One possible way to enhance the tensile strength of silane-crosslinking systems is to incorporate short-chain diols in silane-crosslinking polyurethanes, as described in WO 05/000931. However, even this measure only gives systems having moderately improved tensile strengths.
One of the few possible ways to achieve tensile strengths >5 MPa is to use carbon black as filler, as described in WO 02/090411 for example. However, the use of carbon black has the massive drawback that only black adhesives are obtainable. This is only acceptable to the particular users in very few adhesive applications. In addition, even the carbon black-containing formulations described in WO 02/090411 fail to achieve tensile strengths >6.5 MPa.
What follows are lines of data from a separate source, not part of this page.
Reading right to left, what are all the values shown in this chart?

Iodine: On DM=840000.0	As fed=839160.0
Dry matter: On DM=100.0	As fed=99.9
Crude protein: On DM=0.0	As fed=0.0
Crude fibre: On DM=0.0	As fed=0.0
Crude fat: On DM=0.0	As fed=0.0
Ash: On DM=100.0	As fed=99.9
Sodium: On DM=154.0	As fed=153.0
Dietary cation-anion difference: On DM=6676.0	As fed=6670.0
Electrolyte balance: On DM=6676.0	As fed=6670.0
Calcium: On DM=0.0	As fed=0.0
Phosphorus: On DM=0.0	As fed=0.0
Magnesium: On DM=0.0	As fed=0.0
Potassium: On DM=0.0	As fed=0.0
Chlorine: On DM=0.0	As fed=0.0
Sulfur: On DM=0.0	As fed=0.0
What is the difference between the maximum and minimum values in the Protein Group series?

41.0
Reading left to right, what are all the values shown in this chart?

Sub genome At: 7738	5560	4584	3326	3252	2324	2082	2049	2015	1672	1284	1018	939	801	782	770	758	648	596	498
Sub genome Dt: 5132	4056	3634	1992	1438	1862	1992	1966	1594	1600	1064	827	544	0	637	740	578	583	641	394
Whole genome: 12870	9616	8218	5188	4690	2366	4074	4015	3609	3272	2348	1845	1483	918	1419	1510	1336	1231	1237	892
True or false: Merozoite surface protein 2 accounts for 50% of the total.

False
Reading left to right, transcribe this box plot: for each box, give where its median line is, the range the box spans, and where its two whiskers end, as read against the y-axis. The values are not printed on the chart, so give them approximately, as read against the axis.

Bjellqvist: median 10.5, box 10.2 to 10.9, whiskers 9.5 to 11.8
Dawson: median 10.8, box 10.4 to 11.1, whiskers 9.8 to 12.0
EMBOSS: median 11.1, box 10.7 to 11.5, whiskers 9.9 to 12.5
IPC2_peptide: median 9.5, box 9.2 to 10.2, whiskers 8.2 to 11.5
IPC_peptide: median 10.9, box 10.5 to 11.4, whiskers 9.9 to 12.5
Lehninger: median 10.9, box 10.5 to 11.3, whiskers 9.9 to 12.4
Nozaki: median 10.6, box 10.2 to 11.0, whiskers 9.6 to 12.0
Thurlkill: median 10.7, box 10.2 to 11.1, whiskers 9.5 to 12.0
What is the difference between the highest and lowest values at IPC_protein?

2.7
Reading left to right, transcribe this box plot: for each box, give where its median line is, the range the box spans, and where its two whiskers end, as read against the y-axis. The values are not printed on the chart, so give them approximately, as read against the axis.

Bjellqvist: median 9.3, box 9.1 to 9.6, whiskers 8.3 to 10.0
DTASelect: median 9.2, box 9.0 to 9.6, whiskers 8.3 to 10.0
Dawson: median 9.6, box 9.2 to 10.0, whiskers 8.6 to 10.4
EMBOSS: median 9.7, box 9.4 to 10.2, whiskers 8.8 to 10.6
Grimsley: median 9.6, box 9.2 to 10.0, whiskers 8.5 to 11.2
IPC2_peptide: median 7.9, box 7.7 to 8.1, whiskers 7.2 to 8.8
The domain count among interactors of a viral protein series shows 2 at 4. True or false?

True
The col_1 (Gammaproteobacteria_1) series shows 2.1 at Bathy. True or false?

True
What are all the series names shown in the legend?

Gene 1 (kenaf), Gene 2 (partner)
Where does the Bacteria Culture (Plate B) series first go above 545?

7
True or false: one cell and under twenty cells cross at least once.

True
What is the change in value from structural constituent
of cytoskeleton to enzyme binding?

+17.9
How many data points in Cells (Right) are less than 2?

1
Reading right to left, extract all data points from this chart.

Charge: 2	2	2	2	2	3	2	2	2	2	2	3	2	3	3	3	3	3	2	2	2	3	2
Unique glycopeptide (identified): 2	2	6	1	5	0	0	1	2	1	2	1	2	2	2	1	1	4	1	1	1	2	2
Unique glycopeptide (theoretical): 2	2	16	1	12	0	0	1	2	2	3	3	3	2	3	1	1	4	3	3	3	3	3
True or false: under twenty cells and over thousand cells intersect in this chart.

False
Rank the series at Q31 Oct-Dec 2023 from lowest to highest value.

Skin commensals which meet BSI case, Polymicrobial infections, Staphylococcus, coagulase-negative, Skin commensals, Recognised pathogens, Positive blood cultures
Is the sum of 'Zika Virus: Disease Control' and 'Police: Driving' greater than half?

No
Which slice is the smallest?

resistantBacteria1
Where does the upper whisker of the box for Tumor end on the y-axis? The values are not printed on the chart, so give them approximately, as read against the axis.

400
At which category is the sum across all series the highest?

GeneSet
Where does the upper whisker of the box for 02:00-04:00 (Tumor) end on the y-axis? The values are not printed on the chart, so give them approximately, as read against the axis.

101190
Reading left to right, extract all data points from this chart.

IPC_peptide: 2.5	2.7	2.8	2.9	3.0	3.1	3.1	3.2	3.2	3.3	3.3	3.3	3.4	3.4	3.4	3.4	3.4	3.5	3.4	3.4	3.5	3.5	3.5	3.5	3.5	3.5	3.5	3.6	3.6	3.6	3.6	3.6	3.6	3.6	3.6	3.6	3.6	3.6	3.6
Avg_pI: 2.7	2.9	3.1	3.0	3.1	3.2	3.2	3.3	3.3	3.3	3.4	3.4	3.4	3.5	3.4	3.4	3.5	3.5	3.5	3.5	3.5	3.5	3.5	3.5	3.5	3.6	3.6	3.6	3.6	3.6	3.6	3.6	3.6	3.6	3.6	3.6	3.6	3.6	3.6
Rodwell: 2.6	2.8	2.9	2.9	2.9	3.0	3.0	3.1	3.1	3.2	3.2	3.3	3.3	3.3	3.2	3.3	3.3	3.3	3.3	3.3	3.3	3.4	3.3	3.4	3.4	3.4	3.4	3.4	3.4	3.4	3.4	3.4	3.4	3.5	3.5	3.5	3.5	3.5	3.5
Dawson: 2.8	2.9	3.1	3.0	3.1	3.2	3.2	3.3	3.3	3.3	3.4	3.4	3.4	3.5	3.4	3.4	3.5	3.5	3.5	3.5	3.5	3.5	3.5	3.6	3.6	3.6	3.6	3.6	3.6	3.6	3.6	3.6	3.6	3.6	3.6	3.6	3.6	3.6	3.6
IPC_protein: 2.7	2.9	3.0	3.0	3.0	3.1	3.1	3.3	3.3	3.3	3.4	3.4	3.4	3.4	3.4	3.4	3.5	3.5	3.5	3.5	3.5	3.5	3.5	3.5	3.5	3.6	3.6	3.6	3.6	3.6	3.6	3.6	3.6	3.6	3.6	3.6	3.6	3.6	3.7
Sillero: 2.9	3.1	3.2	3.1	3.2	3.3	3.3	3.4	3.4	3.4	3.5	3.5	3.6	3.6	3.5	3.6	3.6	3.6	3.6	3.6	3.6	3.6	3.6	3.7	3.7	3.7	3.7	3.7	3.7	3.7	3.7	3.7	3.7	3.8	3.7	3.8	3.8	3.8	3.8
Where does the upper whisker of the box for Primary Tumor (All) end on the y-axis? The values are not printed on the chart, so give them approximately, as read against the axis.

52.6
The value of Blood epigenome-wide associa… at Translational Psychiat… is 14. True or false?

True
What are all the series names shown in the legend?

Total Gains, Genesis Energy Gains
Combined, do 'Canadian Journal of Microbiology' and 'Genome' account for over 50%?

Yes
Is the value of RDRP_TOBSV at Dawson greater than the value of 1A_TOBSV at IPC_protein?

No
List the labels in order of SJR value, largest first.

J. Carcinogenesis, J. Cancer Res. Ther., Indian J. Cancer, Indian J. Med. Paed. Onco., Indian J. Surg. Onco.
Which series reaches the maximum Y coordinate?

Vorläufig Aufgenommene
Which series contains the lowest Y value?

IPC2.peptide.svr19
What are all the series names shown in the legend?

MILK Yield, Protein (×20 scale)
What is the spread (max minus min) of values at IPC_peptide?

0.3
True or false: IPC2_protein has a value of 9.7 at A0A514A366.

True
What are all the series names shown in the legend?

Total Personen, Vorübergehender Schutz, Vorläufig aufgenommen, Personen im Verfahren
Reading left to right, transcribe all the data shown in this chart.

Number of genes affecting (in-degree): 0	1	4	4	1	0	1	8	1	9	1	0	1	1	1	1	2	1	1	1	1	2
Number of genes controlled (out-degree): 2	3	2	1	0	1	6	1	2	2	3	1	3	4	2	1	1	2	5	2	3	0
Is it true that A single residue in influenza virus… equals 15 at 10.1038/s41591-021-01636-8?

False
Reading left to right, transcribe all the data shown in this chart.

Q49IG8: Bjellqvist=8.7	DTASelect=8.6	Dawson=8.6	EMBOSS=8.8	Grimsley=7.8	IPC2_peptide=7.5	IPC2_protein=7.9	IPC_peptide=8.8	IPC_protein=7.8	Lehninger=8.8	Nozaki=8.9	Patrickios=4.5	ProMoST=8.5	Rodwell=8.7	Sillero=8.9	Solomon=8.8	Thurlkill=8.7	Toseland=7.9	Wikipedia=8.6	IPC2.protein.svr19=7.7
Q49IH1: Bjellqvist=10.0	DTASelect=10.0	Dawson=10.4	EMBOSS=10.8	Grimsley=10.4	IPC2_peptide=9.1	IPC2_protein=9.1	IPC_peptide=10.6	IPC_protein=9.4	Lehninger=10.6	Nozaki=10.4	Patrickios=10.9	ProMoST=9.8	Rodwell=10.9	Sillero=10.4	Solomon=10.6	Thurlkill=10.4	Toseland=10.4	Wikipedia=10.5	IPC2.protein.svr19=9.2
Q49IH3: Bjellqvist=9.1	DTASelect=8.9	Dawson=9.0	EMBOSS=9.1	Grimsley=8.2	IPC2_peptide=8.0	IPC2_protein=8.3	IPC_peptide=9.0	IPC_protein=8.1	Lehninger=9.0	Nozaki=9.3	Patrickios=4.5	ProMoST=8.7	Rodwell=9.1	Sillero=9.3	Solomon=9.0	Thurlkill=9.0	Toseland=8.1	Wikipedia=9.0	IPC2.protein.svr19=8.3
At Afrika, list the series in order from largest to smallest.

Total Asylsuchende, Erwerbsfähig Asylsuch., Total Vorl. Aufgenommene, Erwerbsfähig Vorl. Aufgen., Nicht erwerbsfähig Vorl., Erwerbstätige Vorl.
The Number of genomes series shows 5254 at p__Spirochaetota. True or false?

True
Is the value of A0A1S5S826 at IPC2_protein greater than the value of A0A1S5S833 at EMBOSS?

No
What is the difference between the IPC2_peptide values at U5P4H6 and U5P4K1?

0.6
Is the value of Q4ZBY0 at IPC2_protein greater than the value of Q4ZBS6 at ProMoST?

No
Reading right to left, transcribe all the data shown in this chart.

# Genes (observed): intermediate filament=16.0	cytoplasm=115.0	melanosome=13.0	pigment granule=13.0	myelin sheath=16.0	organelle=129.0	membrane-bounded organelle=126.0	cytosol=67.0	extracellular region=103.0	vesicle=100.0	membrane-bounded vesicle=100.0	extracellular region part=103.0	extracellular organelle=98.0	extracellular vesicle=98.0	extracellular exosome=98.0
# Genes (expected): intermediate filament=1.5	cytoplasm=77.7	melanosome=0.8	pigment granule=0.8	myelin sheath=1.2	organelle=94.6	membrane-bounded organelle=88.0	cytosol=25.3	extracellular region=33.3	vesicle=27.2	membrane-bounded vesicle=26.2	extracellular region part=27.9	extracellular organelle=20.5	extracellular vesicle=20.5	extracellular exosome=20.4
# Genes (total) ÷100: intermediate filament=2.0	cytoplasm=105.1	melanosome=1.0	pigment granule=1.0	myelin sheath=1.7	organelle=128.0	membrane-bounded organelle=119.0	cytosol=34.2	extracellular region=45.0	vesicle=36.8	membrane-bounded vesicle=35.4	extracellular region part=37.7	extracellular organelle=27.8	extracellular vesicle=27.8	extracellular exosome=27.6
A further possible way to achieve very high tensile strengths with silane-crosslinking systems is described in WO 2011/026658. High tensile strengths are achieved here by the use of silane-terminated polyurethanes based on extremely short-chain polyols having molar masses <1000 g/mol. One consequence of this is that the resulting silane-crosslinking polymers possess not only a very high density of urethane and/or urea units capable of hydrogen bonding but also a correspondingly high number of crosslinkable silane end groups. However, systems of this type inevitably have three system-inherent disadvantages. First, the preparation of prepolymers having a high concentration of silane-crosslinking groups requires correspondingly large amounts of silane. These are generally the most cost-intensive prepolymer constituents, which causes a corresponding rise in the raw-material costs for these products. Second, the likewise necessary high concentration of urethane and/or urea groups which is needed to achieve high tensile strengths leads to very high prepolymer viscosities. So it is correspondingly problematic to compound these prepolymers into ready-formulated adhesives and also to work with these usually likewise comparatively highly viscous end products. Finally, the short chain lengths and high crosslink densities of the corresponding polymers lead to hard but also very inelastic materials having elongations at break far below 50%.
In addition to these disadvantages as regards properties, the polymer types described in WO 2011/026658 further also have the disadvantage of being commercially available to only a very limited extent, if at all.
A third possible way to achieve very high tensile strengths with silane-crosslinking systems is described in EP 1 957 553 A. The adhesive formulations described therein contain specific silane-terminated polyurethanes having an average chain length of about 7000 g/mol, pyrogenic silica of low BET surface area, and monomeric silanes, wherein the pyrogenic silica is used in amounts between 7 and 20 wt % and the monomeric silanes are used in amounts >10 wt %.
However, the comparatively low elongation at break for the corresponding adhesives is also a disadvantage. In addition, the systems described in EP 1 957 553 A have the disadvantage of being solely reliant on silane-crosslinking types of polymers which are not commercially available.